Your assignment ▸
Filter these records by the string "lines", copying each line that holds it.

The records ▸
────────────────
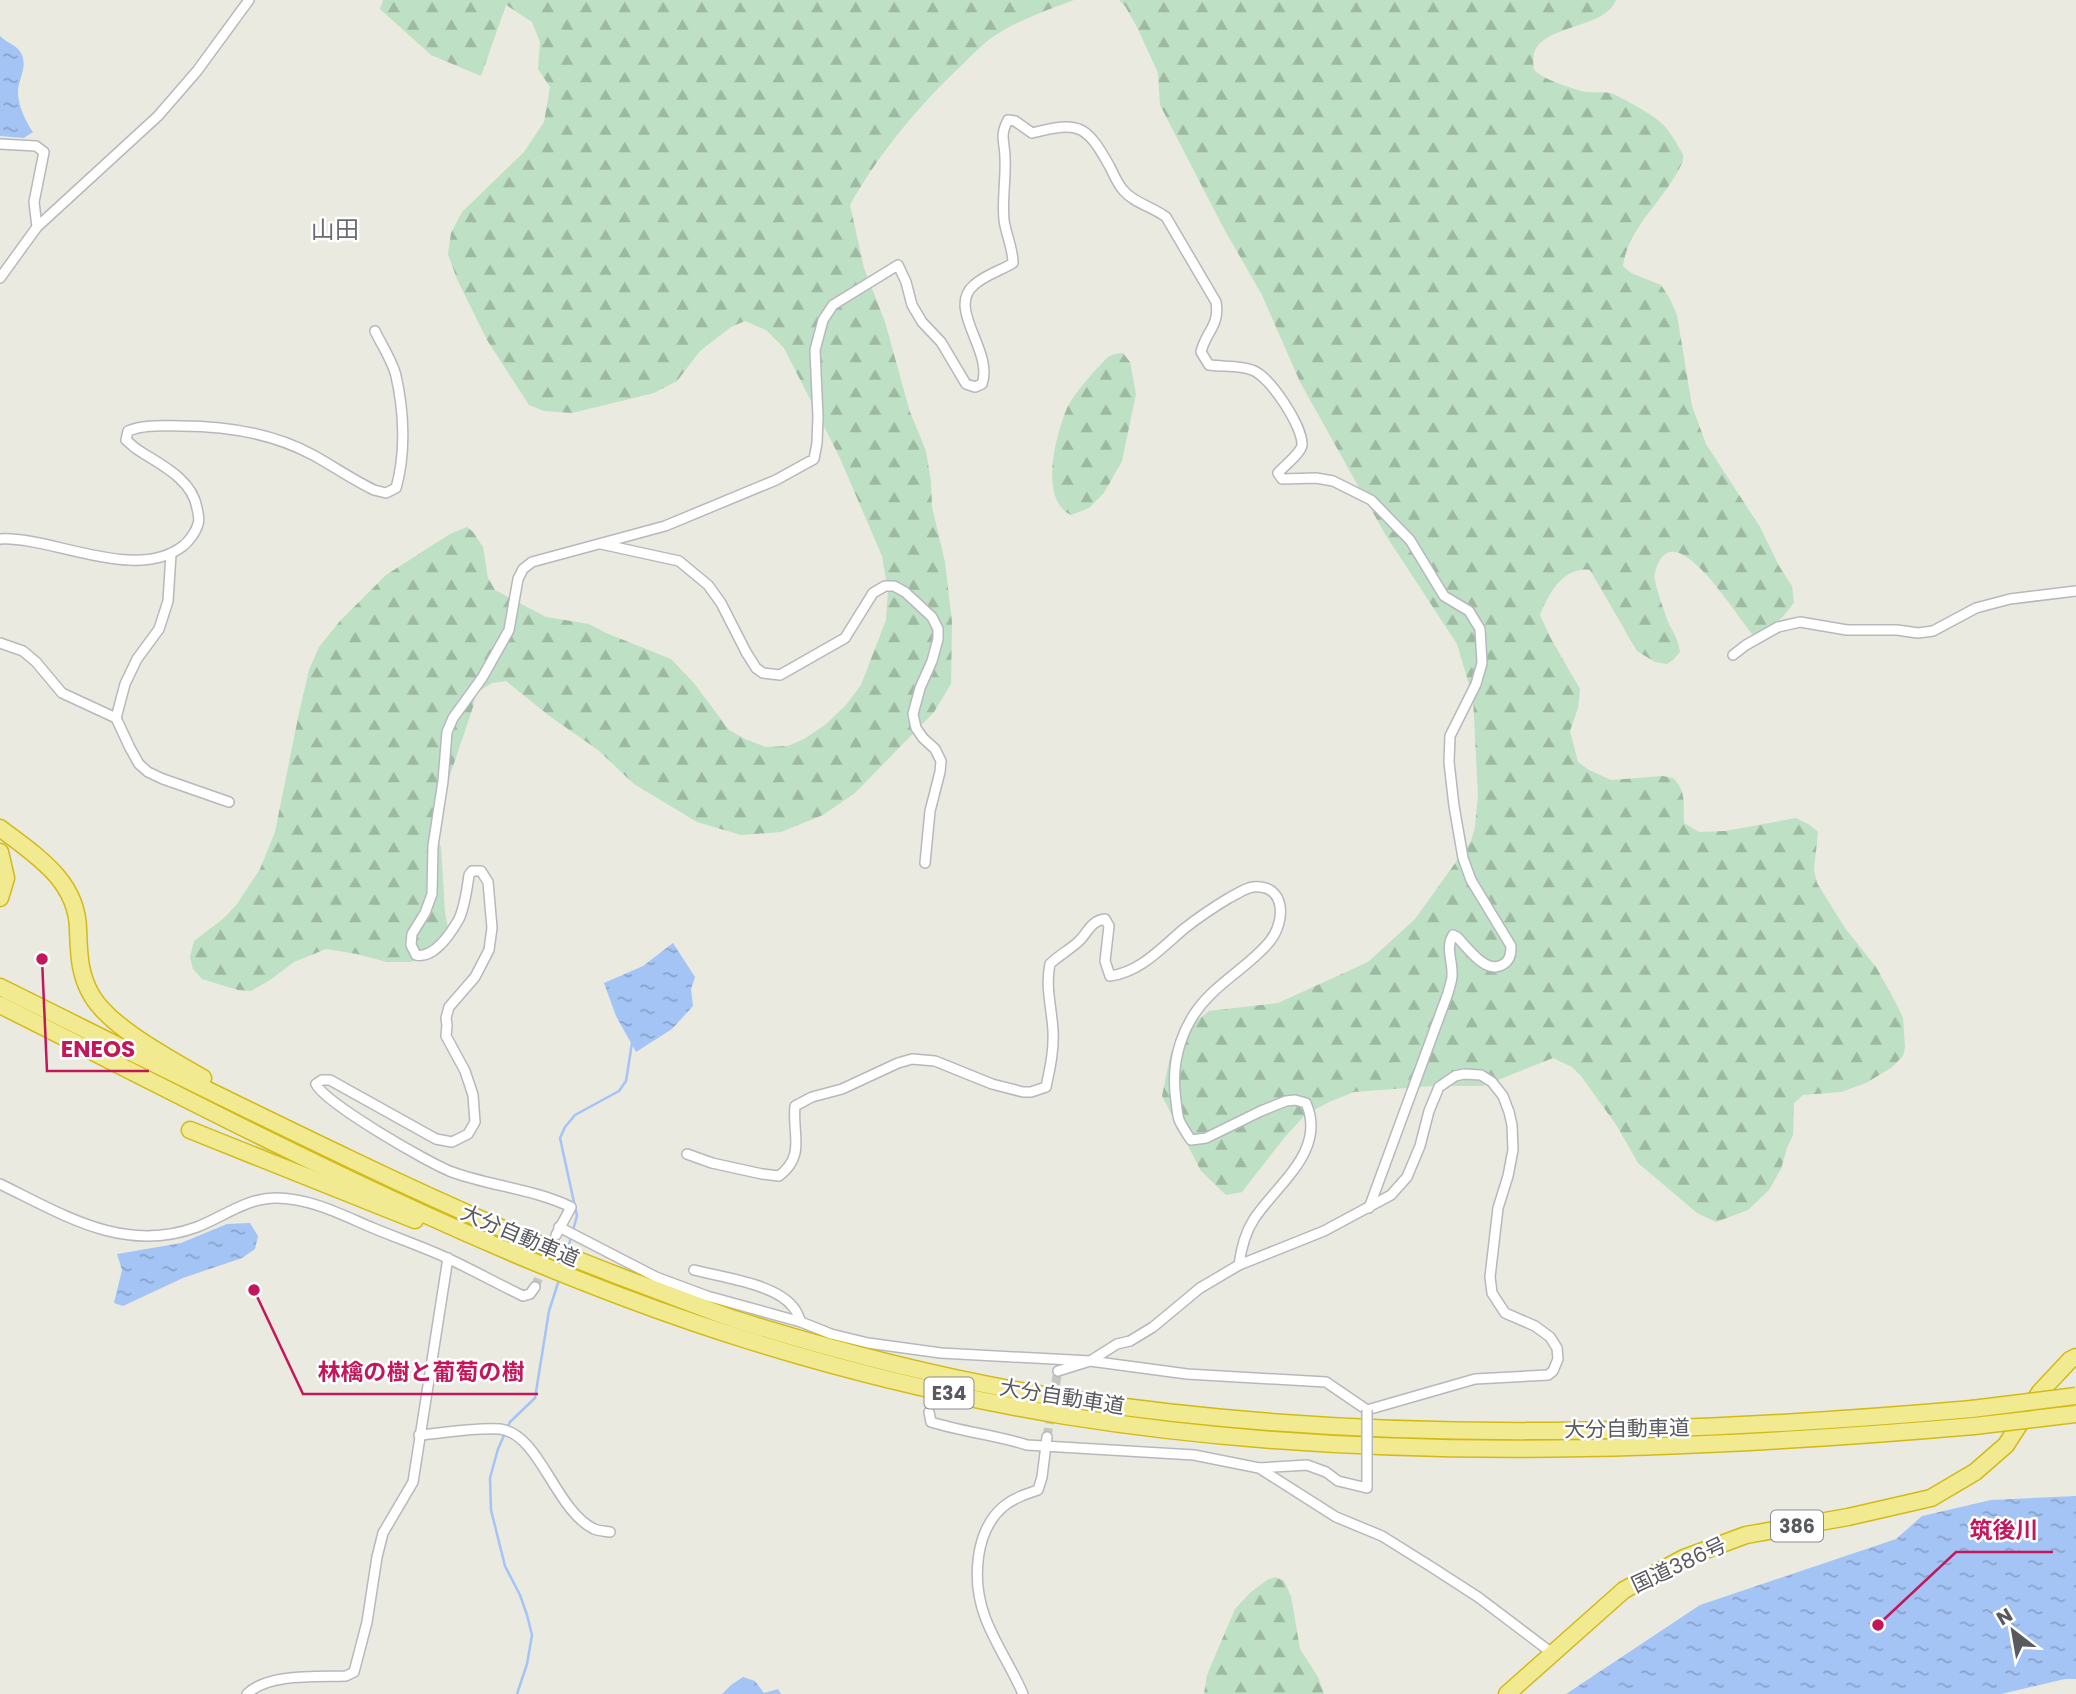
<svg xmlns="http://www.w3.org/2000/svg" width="2076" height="1694" font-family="Poppins,'Noto Sans JP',sans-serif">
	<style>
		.forest { fill: url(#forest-firs) }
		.water { fill: url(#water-ripples) }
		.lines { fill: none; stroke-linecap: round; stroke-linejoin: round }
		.stream { stroke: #a4c4f5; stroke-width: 2.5 }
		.street-tunnel { stroke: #c6c6c0; stroke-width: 9; stroke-dasharray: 9 4.5; stroke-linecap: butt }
		.street-casing { stroke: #b7b8bd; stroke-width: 12 }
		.highway-casing { stroke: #d3ba17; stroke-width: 19 }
		.street { stroke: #fff; stroke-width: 9 }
		.highway { stroke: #f1ea90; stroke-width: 16 }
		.street-bridge-casing { stroke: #b7b8bd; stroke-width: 12; stroke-linecap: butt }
		.highway-bridge-casing { stroke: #d3ba17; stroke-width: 19; stroke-linecap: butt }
		.street-bridge { stroke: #fff; stroke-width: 9 }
		.highway-bridge { stroke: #f1ea90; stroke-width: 16 }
		.labels { text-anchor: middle; stroke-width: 5; stroke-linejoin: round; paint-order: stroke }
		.shield { fill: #fff; stroke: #8b8c8f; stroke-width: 2 }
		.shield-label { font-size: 19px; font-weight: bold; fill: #595a5f }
		.street-label { font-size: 21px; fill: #595a5f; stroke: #fff }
		.quarter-label { font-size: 24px; fill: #6a6c71; stroke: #fff }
		.leader { fill: none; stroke: #c2185b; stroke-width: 2.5 }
		.callout-dot { fill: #c2185b; stroke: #fff; stroke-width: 2.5 }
		.callout-label { font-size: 23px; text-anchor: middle; font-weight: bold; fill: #c2185b; stroke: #fff; stroke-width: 5; stroke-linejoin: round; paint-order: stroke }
	</style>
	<defs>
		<pattern id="forest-firs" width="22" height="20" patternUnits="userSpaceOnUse" patternTransform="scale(1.75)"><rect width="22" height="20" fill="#bee0c4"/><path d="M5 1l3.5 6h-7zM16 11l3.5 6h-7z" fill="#9db9a2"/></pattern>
		<pattern id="water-ripples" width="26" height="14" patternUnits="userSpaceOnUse" patternTransform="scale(1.75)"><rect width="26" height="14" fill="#a4c4f5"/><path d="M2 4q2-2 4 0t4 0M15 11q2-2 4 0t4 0" fill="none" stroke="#89a2ca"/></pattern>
	</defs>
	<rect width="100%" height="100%" fill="#eaeae0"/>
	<g class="forest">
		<path d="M383 0H1074C1044 11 1013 22 987 41 979 48 971 56 964 63 920 104 879 153 850 205L864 268 885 322 910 412 926 451 931 482 932 507 945 562 952 622 951 684 934 712 855 793 823 815 781 832 741 835 697 822 634 784 598 750 548 715 506 681 492 683 476 693 473 707 435 820 434 835 441 847 445 913 449 932 436 950 411 962H387L357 954 326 949 294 962 270 980 251 991 238 990 202 979 193 969 190 957 194 941 224 918 237 904 260 869 275 832 299 713 309 670 319 647 340 621 386 575 450 534 467 527 473 532 483 547 488 578 495 590 546 617 589 624 606 633 671 659 693 682 729 730 745 739 766 747 788 746 804 739 825 725 846 705 861 685 886 620 888 591 882 556 839 456 784 348 766 330 745 321 731 327 700 351 677 381 654 393 572 413 544 411 529 405 487 340 457 279 448 254 451 233 462 212 524 152 544 122 550 87 538 69 540 42 532 22 506 5 481 76 431 55 380 9Z"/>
		<path d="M1119 0H1616C1605 29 1544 24 1534 53 1533 56 1533 65 1534 69 1538 78 1576 90 1586 92 1595 93 1605 91 1613 94 1624 99 1650 113 1659 121 1667 127 1673 137 1678 146 1680 149 1682 152 1683 155 1686 168 1650 210 1642 222 1633 235 1625 250 1623 266L1631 273 1661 285 1670 299 1677 315 1692 406 1706 444 1760 527 1779 566 1792 586 1794 602C1783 618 1772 629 1755 637 1742 625 1682 522 1660 560 1657 565 1653 575 1655 580 1657 591 1664 611 1668 622 1673 632 1679 641 1680 652L1673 660 1667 664 1655 662 1637 651 1590 570C1564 566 1548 594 1540 615L1550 637 1580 689 1578 708 1570 731 1578 762 1589 770 1611 780 1663 776 1673 778C1687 791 1683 806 1684 823L1699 832 1725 831 1796 818 1810 825 1818 832 1814 870 1817 883 1845 928 1876 967 1896 1003 1903 1018 1905 1047 1903 1056 1891 1068 1866 1083 1841 1092 1803 1095 1794 1103 1793 1135 1787 1148 1781 1169 1769 1190 1748 1210 1716 1222 1697 1213 1638 1163 1617 1126 1581 1076 1572 1067 1553 1058 1483 1086H1433L1354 1092 1329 1102 1305 1115 1284 1138 1242 1192 1226 1195 1201 1171 1162 1096 1171 1052 1186 1029 1209 1011 1278 1003 1368 962 1415 919 1471 841 1475 827 1478 795 1473 698 1457 644 1385 534 1300 382 1262 295 1223 227 1160 105 1158 73 1137 27 1125 6Z"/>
		<path d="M1123 353 1130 362 1136 394 1122 461 1104 493 1089 508 1071 515C1038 499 1056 435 1067 408 1075 392 1095 370 1108 357L1114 354Z"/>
		<path d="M1275 1577 1284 1581 1291 1596 1300 1649 1318 1677 1324 1694H1204L1207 1675 1235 1609 1251 1592 1267 1580Z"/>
	</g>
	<g class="water">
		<path d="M0 36C6 43 16 44 21 53 28 66 19 78 18 91 18 106 25 120 33 132L24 138 0 136Z"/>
		<path d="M673 943 695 977 691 989 693 1006 672 1029 636 1052 616 1016 604 983 643 966Z"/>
		<path d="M250 1223 258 1236 255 1249 242 1258 183 1278 123 1306 114 1303 122 1270 117 1254 181 1243 227 1224Z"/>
		<path d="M2076 1496V1679H2065L2001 1694H1566L1700 1605 1896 1539 1922 1516 1991 1500Z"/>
		<path d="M743 1677 755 1681 764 1693 778 1689 781 1694H722L731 1685Z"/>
	</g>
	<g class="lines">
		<g class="stream">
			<path d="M568 1248 577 1216 560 1138 565 1127 575 1115 619 1091 626 1081 632 1043"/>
			<path d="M517 1694 527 1664 532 1635 527 1615 520 1595 505 1566 491 1510 490 1478 498 1449 510 1422 535 1398 549 1311 558 1283"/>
		</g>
		<g class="street-tunnel">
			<path d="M535 1287 556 1235"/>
			<path d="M1053 1398 1058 1371"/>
			<path d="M929 1412 939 1366"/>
			<path d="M1047 1437 1051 1412"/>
		</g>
		<g class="street-casing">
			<g id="street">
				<path d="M0 144 36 146 44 152 34 202 37 227"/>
				<path d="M0 278 37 227 158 116 197 71 249 0"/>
				<path d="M0 539C52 536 135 583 183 546 189 541 196 532 198 524 200 519 198 514 197 508 192 479 161 465 138 450 133 447 130 443 126 440L128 431C145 424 163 426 181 426 227 426 272 433 313 455 333 466 353 480 374 490L386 493 396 488C406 453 404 411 396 376 393 362 381 344 375 331"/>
				<path d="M601 544 679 561 708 585 721 603 746 652 756 668 763 673 780 675 845 638 873 593 885 586H894L905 592 932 617 938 629V639L932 661 920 688 913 714 916 728 923 738 935 749 941 761 940 772 930 811 925 863"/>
				<path d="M0 643 23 651 36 662 62 693 116 718 130 748 139 764 148 772 163 779 229 802"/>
				<path d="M1733 655 1746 645 1778 627 1800 622 1847 630H1897L1918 633 1933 631 1976 608 2010 599 2076 591"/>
				<path d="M116 718 125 684 137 659 159 629 168 601 171 554"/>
				<path d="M687 1154 712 1163 762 1174 779 1176C806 1155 792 1135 795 1106L812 1097 842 1089 898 1063 912 1059 935 1061 992 1084 1023 1092H1031L1046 1087C1050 1068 1054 1051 1053 1031 1052 1009 1045 987 1050 964 1058 956 1069 950 1078 942 1088 933 1090 921 1105 919L1109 926 1105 961 1110 976C1141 972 1162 947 1185 928 1199 917 1214 907 1229 898 1237 894 1245 888 1253 887 1286 884 1286 921 1270 941 1254 961 1229 976 1211 994 1182 1022 1170 1061 1176 1101 1177 1108 1177 1116 1180 1122 1183 1128 1187 1134 1191 1140L1206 1138 1261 1111 1286 1101 1295 1100 1306 1103C1327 1151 1277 1184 1254 1219 1245 1233 1241 1249 1239 1265"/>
				<path d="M0 1184C64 1215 124 1254 197 1227 223 1217 246 1198 276 1198 310 1198 342 1215 373 1228 397 1238 423 1247 447 1258 473 1270 498 1284 523 1296L530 1294 535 1287"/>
				<path d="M559 1227 656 1277 707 1296 801 1322 831 1334 868 1343 941 1353 1090 1361 1187 1374 1326 1382 1367 1410 1475 1379 1548 1375 1553 1371 1558 1359 1557 1348 1550 1337 1535 1326 1505 1313 1492 1293 1490 1277 1498 1208 1508 1176 1513 1150 1512 1125 1509 1112 1503 1096 1492 1082 1481 1075 1464 1074 1455 1076 1439 1087 1429 1111 1420 1146 1407 1177 1391 1195 1324 1231 1239 1265 1200 1288 1153 1327 1130 1341 1117 1344 1090 1361 1058 1371"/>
				<path d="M556 1235 571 1207C534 1189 490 1186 452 1172 428 1163 325 1103 316 1084L322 1080H330L436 1139 452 1142 468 1134 475 1122 473 1095 465 1071 446 1036 447 1025 446 1018 449 1007 475 977 489 950 492 928 488 882 481 871H472L469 875C467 889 465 906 459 919 451 933 434 959 416 955L411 945 412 934 425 913 432 894 433 846 443 781 447 732 453 718 482 678 509 630 518 579 523 569 532 562 665 526 776 480 814 459 817 443 818 417 815 350 823 320 833 305 898 265 906 282 912 305 922 322 941 342 966 384 975 387 982 384C994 351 946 309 974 285 985 275 1000 271 1013 263 1013 248 1006 235 1004 220 1002 199 1006 179 1005 158 1005 141 999 137 1008 120L1015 121 1032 133C1079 121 1086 124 1110 167 1114 175 1118 185 1124 191 1134 203 1153 207 1166 217L1216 302C1220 326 1206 331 1201 352L1209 365C1223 367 1240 365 1252 370 1270 376 1303 427 1302 445 1301 453 1284 466 1278 473L1282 479 1316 478 1333 481 1371 500 1410 540 1444 596 1469 611 1480 629 1482 663 1476 684 1450 736 1449 762 1454 806 1463 858 1471 880 1511 946C1511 954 1510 961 1502 965 1485 974 1468 948 1457 937L1453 935C1445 948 1453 961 1452 976 1452 981 1449 988 1448 993L1369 1208"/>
				<path d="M694 1270C721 1277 776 1284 793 1307 797 1311 799 1318 801 1322"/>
				<path d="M929 1412 931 1422C963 1432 996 1435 1027 1445L1194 1455 1259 1468 1336 1517 1382 1536 1430 1566 1478 1597 1552 1653"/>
				<path d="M419 1435C445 1433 474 1427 500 1429 540 1434 555 1510 594 1529 599 1531 605 1531 610 1532"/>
				<path d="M1259 1468 1307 1465 1326 1472 1338 1481 1367 1488V1482"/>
				<path d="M247 1694C268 1673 318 1677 346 1676L354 1672 367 1622 377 1557 383 1533 413 1482 448 1258"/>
				<path d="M1023 1694C1012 1668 995 1644 985 1617 972 1582 974 1531 1004 1506 1014 1498 1026 1494 1038 1490L1042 1477 1047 1437"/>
			</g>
		</g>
		<g class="highway-casing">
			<g id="highway">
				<path d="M0 828C35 855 77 880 78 929 79 954 79 974 92 996 111 1028 171 1059 203 1078"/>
				<path d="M0 852 6 878 0 898"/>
				<path d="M0 987C117 1045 234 1104 352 1160 452 1208 552 1252 656 1290 682 1300 708 1310 734 1319 845 1354 960 1383 1075 1400 1372 1445 1674 1435 1972 1409"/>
				<path d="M0 1005C242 1126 485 1258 744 1339 849 1372 958 1398 1066 1416 1366 1464 1673 1452 1974 1426"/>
				<path d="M190 1130 415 1220"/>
				<path d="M1507 1694 1624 1590 1684 1558 1746 1535 1848 1517 1931 1498 1975 1472 2006 1445 2040 1392 2070 1360 2076 1357"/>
			</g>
		</g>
		<use href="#street" class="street"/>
		<use href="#highway" class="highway"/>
		<g class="street-bridge-casing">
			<path id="street-bridge" d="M1367 1482V1410"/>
		</g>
		<g class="highway-bridge-casing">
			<g id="highway-bridge">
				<path d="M1972 1409 2076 1396"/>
				<path d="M1974 1426 2076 1414"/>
			</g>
		</g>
		<use href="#street-bridge" class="street-bridge"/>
		<use href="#highway-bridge" class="highway-bridge"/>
	</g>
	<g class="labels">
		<g class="shield">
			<rect x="924.5" y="1377.5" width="49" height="31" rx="5"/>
			<rect x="1771" y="1510.5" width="52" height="31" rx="5"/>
		</g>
		<g class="shield-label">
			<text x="949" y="1400">E34</text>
			<text x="1797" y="1533">386</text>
		</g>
		<g class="street-label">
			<text transform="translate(520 1236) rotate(23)" y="7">大分自動車道</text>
			<text transform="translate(1062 1397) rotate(9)" y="7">大分自動車道</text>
			<text transform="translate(1627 1429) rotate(-1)" y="7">大分自動車道</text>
			<text transform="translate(1679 1565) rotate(-25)" y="7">国道386号</text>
		</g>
		<g class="quarter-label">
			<text x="335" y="238">山田</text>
		</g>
	</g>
	<path class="leader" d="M42 959L47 1071H149M254 1290L303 1394H538M1878 1625L1956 1552H2053"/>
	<g class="callout-dot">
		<circle cx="42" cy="959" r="7"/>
		<circle cx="254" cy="1290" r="7"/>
		<circle cx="1878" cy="1625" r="7"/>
	</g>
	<g class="callout-label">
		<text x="98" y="1057">ENEOS</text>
		<text x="421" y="1380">林檎の樹と葡萄の樹</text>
		<text x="2004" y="1538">筑後川</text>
	</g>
	<g transform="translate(2013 1631) rotate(329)" stroke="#ffffff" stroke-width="5" paint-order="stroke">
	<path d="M0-5L12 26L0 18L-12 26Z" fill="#595a5f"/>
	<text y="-10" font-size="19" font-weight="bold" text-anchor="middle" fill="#595a5f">N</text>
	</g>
</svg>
────────────────
Written solution ▸
		.lines { fill: none; stroke-linecap: round; stroke-linejoin: round }
	<g class="lines">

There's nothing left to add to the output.